-- Task brief --
Say how many lines of the listing below include "apple". Write only that number.
(Beginning of Extracted information)
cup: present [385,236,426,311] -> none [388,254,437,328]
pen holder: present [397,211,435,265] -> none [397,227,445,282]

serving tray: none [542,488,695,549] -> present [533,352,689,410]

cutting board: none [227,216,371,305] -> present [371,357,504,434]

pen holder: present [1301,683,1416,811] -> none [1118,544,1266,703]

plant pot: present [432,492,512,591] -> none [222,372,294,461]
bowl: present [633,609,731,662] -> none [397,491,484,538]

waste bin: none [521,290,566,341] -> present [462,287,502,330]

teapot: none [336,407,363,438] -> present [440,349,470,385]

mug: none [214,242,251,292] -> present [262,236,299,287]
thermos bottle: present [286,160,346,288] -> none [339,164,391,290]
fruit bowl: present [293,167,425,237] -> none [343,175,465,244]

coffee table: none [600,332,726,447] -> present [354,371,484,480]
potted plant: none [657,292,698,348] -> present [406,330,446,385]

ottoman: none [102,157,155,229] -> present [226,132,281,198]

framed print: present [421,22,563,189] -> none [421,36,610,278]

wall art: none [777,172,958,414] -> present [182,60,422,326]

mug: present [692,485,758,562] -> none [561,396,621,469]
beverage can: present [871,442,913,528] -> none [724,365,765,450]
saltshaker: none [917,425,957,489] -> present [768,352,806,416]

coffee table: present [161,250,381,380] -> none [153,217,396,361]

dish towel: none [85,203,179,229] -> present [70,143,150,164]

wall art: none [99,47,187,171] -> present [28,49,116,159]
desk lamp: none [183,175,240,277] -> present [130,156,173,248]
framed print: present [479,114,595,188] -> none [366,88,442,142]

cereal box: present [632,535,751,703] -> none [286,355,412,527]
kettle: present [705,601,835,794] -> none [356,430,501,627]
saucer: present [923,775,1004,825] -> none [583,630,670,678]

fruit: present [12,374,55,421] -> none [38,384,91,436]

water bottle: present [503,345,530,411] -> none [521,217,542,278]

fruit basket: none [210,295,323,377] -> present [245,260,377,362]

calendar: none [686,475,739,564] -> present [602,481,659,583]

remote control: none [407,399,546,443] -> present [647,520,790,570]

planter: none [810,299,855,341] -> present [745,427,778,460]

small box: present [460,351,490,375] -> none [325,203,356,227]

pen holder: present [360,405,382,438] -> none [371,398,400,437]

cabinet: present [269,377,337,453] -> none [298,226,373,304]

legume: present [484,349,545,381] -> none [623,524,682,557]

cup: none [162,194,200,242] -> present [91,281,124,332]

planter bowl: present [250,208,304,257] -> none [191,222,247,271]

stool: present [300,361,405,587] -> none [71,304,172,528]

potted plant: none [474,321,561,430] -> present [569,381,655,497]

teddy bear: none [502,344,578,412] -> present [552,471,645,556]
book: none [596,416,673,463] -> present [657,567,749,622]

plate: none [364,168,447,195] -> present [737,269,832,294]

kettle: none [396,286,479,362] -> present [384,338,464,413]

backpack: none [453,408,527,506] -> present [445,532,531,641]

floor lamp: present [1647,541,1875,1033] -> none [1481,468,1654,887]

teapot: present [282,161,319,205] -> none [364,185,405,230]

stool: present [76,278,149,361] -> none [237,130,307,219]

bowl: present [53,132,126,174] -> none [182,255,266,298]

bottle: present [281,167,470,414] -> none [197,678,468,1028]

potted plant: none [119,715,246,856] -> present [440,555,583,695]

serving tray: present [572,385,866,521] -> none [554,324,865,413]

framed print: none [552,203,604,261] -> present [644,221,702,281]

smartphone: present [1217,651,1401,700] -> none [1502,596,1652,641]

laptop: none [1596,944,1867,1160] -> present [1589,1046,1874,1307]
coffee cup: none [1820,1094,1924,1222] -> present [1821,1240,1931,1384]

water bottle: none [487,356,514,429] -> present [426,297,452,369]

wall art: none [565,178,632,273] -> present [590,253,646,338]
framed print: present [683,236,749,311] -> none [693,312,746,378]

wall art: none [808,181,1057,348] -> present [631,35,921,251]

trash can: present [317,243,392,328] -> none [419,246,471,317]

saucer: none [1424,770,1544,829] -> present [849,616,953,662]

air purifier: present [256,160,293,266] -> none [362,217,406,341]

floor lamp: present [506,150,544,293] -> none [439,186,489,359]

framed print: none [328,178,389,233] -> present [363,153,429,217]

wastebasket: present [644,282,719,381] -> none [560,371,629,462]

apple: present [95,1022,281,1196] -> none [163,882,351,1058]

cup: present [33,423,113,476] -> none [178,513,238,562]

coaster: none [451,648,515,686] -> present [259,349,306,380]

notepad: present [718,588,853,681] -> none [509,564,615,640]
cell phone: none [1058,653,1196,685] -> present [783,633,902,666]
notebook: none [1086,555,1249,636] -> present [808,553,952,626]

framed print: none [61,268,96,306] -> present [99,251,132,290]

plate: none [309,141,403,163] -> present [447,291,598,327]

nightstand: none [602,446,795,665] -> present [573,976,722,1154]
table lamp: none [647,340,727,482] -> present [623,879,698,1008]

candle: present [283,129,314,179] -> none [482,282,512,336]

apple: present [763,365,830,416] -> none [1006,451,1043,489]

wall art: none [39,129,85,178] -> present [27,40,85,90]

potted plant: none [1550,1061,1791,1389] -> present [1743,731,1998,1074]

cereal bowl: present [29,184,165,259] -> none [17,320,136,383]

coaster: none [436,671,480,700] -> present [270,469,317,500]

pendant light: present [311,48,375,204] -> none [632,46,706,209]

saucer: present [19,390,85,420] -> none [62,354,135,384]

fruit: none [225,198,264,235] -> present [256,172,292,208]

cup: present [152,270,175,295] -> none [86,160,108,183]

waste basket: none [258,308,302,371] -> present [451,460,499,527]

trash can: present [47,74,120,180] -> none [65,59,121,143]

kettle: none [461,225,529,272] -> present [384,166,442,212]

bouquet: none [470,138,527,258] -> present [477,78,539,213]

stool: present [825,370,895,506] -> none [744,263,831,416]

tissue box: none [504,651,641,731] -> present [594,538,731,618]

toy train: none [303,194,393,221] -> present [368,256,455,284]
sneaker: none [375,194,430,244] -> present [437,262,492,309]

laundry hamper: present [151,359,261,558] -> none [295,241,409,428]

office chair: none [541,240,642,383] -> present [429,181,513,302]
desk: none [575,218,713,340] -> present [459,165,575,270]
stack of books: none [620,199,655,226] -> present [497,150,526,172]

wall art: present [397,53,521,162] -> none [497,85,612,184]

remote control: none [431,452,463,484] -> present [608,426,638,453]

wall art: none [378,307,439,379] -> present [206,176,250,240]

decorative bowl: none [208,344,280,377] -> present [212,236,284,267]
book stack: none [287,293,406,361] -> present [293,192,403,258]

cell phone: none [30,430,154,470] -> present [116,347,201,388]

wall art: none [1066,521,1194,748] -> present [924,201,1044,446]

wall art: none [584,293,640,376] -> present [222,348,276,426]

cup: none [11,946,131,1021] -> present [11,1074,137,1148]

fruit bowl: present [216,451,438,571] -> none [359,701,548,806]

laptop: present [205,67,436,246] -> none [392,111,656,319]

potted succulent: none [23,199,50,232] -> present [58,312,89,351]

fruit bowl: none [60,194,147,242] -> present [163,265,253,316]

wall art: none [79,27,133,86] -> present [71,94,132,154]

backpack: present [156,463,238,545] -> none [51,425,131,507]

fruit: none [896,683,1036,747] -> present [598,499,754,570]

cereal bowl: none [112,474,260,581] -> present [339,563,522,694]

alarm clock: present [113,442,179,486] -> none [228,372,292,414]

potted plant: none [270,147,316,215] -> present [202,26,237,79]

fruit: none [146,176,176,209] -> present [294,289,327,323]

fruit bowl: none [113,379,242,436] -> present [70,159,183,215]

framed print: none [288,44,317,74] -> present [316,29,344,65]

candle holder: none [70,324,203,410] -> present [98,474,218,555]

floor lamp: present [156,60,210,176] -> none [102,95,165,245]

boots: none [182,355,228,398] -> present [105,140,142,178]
(End of Extracted information)
-- Response below --
2